Government of Zambia and Food4Education formalise four-year partnership to strengthen and scale national school feeding systems for generations

 

Zambia's Permanent Secretary for Education Services, Dr Kelvin Mambwe (second right), exchanges signed Memoranda of Understanding with Food4Education Founder and CEO, Ms Wawira Njiru (second left), following the formalisation of a long-term partnership to provide technical support aimed at strengthening and scaling Zambia's national school feeding programme. Looking on are the Permanent Secretary for Administration in the Office of the Vice President, Mrs Lillian Kapusana (first right), and Food4Education Zambia Country Representative, Mr Brian Kayongo (first left). Photo: Courtesy

By Our Reporter, Lusaka, Zambia  

The Ministry of Education in Zambia and Food4Education have signed a Memorandum of Understanding to strengthen Zambia's school feeding programme, which currently reaches 4.6 million children across 8,193 schools, and support the government's ambition to scale to 5.6 million by the end of 2026.

The MoU establishes a long-term technical cooperation framework through which Food4Education will support the Ministry of Education across five priority areas: policy and institutional coordination; programme design and operational systems; data, digitalisation and innovation; budgeting, financing and resource utilisation; and infrastructure and equipment.

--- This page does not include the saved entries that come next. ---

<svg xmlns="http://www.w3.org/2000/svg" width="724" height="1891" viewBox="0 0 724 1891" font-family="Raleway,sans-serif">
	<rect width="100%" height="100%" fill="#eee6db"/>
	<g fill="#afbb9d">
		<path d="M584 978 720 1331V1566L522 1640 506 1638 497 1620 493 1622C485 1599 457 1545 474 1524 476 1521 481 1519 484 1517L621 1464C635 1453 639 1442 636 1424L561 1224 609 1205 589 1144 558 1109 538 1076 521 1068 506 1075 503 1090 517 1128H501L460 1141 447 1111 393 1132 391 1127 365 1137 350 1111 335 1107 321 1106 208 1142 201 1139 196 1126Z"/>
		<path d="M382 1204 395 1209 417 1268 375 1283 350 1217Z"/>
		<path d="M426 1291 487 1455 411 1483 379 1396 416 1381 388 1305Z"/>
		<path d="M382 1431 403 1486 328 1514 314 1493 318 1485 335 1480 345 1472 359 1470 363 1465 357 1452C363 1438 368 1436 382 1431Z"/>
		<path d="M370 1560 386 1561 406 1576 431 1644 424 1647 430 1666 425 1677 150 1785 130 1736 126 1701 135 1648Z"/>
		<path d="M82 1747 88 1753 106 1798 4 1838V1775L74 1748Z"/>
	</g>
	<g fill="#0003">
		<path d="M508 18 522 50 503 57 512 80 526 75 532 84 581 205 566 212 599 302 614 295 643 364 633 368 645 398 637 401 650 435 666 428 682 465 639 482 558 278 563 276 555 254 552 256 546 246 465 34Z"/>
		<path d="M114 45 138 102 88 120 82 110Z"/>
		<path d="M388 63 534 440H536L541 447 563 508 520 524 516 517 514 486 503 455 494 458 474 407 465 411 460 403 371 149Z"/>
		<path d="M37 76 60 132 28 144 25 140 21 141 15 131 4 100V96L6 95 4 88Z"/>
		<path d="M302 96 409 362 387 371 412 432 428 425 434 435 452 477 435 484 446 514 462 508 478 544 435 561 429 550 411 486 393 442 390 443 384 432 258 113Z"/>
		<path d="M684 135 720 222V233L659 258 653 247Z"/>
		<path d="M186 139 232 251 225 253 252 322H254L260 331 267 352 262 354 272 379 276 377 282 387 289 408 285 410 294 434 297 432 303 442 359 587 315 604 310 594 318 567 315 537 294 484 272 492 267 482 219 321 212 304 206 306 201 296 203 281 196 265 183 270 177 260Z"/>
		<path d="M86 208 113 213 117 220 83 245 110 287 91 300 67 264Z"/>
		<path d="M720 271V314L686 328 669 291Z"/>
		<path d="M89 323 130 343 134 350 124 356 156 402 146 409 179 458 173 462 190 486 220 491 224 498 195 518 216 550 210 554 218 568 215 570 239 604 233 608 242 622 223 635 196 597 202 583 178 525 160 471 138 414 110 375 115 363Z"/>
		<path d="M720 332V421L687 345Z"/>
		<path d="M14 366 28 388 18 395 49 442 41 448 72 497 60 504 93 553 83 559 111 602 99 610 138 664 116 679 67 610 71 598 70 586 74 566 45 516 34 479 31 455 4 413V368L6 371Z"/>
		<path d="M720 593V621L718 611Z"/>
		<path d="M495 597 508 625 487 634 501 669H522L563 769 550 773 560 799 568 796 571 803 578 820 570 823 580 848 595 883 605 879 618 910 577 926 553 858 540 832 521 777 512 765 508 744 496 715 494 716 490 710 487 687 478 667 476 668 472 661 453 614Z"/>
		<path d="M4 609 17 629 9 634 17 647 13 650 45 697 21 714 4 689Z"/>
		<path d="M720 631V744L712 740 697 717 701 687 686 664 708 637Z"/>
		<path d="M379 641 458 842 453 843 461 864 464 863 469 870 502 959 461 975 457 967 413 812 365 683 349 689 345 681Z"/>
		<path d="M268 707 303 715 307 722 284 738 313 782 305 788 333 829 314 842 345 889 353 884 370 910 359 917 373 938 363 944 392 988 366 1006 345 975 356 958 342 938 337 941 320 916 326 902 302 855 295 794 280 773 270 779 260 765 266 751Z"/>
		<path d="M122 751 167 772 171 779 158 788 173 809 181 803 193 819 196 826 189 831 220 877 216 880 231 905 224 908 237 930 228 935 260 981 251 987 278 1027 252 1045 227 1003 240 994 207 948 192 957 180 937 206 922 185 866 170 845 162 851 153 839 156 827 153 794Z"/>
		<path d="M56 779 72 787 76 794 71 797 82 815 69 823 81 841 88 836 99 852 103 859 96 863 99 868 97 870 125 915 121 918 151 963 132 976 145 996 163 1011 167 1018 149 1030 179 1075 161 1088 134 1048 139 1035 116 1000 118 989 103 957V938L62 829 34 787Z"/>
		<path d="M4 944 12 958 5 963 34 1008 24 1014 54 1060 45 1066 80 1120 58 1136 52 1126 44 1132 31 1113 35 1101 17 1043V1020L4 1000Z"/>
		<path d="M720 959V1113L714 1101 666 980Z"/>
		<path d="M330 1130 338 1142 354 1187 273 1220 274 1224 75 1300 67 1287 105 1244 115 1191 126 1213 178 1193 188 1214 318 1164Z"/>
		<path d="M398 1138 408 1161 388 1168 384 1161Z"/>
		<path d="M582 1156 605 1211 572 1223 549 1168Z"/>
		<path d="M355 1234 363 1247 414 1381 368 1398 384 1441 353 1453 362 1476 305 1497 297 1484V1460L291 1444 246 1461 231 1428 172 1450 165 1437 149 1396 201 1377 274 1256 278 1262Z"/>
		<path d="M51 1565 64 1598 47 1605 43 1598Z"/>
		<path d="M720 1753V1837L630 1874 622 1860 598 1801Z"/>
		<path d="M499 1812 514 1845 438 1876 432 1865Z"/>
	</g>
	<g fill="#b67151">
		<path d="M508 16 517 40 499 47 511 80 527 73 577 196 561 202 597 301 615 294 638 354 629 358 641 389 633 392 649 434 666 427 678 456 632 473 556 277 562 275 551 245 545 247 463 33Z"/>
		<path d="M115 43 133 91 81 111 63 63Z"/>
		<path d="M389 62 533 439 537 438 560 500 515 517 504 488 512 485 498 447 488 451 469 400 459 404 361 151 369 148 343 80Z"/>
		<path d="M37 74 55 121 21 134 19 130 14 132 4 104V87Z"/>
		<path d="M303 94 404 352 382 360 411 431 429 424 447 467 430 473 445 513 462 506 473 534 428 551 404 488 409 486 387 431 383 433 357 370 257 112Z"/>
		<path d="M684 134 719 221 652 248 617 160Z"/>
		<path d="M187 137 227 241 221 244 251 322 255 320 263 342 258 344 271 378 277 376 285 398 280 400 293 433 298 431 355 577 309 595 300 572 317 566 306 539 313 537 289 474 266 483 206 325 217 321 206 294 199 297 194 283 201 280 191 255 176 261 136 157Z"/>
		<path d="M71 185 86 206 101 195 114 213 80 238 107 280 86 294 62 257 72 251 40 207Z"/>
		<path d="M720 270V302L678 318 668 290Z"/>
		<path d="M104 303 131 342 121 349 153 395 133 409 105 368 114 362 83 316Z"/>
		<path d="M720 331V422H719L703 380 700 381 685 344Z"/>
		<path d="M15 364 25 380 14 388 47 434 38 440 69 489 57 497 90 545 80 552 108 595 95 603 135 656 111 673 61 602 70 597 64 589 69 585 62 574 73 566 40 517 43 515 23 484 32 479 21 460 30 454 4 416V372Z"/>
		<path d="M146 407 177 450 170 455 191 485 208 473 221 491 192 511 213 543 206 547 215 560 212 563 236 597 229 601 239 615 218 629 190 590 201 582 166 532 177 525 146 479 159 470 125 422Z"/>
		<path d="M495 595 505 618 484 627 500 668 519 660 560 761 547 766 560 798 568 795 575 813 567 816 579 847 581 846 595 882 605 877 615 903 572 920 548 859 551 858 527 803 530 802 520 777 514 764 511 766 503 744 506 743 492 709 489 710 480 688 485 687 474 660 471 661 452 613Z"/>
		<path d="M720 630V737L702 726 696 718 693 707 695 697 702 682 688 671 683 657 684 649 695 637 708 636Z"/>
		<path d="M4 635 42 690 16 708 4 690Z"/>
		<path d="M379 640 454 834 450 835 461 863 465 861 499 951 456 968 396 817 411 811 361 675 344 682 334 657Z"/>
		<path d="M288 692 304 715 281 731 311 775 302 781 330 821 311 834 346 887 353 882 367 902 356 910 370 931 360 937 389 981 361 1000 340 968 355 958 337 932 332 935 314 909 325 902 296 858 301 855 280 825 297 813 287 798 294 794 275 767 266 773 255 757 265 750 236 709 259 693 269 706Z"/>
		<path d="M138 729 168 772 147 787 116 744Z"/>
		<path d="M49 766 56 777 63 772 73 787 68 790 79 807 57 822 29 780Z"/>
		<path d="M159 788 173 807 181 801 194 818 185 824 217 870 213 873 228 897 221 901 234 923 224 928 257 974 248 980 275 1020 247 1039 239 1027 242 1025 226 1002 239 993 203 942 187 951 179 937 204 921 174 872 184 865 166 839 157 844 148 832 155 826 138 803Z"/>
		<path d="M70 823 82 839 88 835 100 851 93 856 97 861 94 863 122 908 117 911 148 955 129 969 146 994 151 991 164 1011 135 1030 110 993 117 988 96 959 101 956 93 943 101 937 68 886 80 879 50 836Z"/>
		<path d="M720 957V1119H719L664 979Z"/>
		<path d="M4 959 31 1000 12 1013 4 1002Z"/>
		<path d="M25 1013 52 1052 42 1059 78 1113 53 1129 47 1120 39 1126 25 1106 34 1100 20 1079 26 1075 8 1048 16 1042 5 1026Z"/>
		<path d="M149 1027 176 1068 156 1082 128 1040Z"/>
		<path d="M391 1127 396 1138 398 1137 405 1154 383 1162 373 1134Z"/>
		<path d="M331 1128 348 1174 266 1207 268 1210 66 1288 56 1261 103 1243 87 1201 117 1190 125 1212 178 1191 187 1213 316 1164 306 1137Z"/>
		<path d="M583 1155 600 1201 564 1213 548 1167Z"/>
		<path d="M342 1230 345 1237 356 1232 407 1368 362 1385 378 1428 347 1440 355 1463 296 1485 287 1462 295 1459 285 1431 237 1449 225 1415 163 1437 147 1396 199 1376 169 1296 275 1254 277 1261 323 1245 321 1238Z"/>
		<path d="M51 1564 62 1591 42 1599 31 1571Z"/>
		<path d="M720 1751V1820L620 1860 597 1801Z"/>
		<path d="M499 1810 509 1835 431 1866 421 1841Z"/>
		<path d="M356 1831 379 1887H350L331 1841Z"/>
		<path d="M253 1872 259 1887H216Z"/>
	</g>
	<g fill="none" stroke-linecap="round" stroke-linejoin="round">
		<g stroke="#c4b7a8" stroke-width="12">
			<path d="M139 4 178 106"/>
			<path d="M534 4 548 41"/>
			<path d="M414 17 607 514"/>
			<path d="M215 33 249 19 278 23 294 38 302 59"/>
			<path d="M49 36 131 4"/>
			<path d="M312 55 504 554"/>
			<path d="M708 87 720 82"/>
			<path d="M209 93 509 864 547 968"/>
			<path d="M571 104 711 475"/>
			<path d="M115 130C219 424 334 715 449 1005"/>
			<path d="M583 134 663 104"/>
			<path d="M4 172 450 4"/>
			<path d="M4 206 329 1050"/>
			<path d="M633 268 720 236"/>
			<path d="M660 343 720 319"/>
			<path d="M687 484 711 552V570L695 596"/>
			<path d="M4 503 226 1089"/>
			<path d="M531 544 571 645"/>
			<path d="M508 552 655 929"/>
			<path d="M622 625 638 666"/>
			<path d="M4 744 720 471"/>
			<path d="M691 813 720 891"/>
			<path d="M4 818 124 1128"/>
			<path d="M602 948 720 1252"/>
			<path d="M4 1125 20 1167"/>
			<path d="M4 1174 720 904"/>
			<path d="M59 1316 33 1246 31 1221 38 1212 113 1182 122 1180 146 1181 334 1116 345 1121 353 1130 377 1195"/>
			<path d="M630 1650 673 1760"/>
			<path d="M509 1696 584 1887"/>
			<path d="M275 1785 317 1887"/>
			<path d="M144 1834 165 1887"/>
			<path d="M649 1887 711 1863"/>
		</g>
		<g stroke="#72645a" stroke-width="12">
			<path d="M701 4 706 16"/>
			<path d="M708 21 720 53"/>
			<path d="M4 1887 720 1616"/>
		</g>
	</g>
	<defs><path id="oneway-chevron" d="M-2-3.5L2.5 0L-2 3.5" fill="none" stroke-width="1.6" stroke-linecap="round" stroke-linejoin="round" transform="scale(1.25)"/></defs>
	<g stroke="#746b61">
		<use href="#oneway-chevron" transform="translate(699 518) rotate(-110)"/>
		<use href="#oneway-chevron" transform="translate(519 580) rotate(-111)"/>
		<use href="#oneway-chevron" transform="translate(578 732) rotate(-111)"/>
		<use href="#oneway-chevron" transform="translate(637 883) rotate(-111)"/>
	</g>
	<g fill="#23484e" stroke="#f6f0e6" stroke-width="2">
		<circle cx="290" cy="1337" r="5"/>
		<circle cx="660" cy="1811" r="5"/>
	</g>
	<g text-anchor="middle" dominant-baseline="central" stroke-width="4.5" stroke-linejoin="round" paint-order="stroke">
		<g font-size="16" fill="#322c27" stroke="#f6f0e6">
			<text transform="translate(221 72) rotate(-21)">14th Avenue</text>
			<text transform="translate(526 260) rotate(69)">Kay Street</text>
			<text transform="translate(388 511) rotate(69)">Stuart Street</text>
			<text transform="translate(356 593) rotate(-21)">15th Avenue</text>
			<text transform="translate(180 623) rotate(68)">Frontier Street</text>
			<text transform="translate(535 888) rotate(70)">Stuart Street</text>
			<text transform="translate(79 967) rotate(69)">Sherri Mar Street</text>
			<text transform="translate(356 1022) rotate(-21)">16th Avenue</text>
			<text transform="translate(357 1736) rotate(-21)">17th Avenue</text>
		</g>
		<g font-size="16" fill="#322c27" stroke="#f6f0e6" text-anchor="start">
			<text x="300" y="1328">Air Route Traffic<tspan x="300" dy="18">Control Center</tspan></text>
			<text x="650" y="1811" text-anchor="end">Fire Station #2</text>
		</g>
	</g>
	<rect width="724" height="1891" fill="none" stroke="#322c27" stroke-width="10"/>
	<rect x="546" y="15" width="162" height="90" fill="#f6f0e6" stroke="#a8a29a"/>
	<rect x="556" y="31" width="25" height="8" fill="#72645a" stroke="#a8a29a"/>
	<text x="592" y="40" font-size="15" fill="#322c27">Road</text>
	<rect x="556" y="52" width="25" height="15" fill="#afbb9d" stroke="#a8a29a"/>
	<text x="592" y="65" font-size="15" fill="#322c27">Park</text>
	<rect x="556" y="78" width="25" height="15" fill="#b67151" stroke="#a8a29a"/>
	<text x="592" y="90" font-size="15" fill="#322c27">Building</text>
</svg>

Together, this work serves Zambia's commitment to build a government-led school feeding system that strengthens learning, improves nutrition, supports local agriculture and creates long-term economic opportunity.

"Universal school feeding is an investment in our children's futures and our nation's economic growth. This partnership with Food4Education helps us strengthen the systems that turn this investment into long-term returns for Zambia," said Dr. Kelvin Mambwe, Permanent Secretary, Education Services, Zambia.

Africa loses up to 16.5% of GDP annually to childhood hunger, yet school feeding can generate up to $20 in returns for every $1 invested. 

With two-thirds of African governments now carrying dedicated budget lines for school feeding, the question is no longer whether to invest. 

It is how to design and deliver at scale. A proven blueprint, adapted for local contexts, economies and communities, is what turns commitment into delivery.

"Zambia is doing something that the continent needs to see. It is putting its own treasury and the weight of several ministries behind its own children, building school feeding as economic infrastructure that strengthens agriculture, creates dignified livelihoods, builds human capital, and grows the economy. Food4Education is here to support what Zambia's leadership has already started, and to help accelerate the school feeding economy across Africa," said Wawira Njiru, Founder and CEO of Food4Education.

Done well, government-led school feeding creates value far beyond the classroom. It connects smallholder farmers to stable markets, creates dignified livelihoods across the food value chain particularly for women and youth, strengthens local food systems, and builds digital public infrastructure. 

This partnership's ambition is to demonstrate what it looks like for African governments to build, finance, and deliver public systems that endure.

Food4Education is a uniquely African solution to a global problem, fit for any local context. The not-for-profit social enterprise brings 14 years of experience building government-aligned school feeding systems in Kenya, where it has delivered over 200 million meals, sources 80% of food locally from thousands of smallholder farmers, and operates Tap2Eat, F4E's proprietary digital operating system for school feeding, processing millions of transactions annually.

Invited by the Government of Zambia to support this next phase of work, F4E's role is technical: helping the government strengthen the delivery systems that make universal school feeding sustainable at scale. 

The Free Education Policy implemented in 2022 brought 2 million additional learners into the system, making the scale of delivery a central national priority. The partnership builds on Zambia's established school feeding ecosystem. 

F4E's contribution complements the ongoing efforts of the existing partners, with the government continuing to lead delivery. F4E's role does not involve programme implementation.

The agreement further reinforces Zambia's growing leadership in school feeding across Africa as the country prepares to host the Global Child Nutrition Forum (GCNF) in November 2026, the world's premier gathering on school feeding, bringing together governments, development partners and practitioners from across the continent and beyond.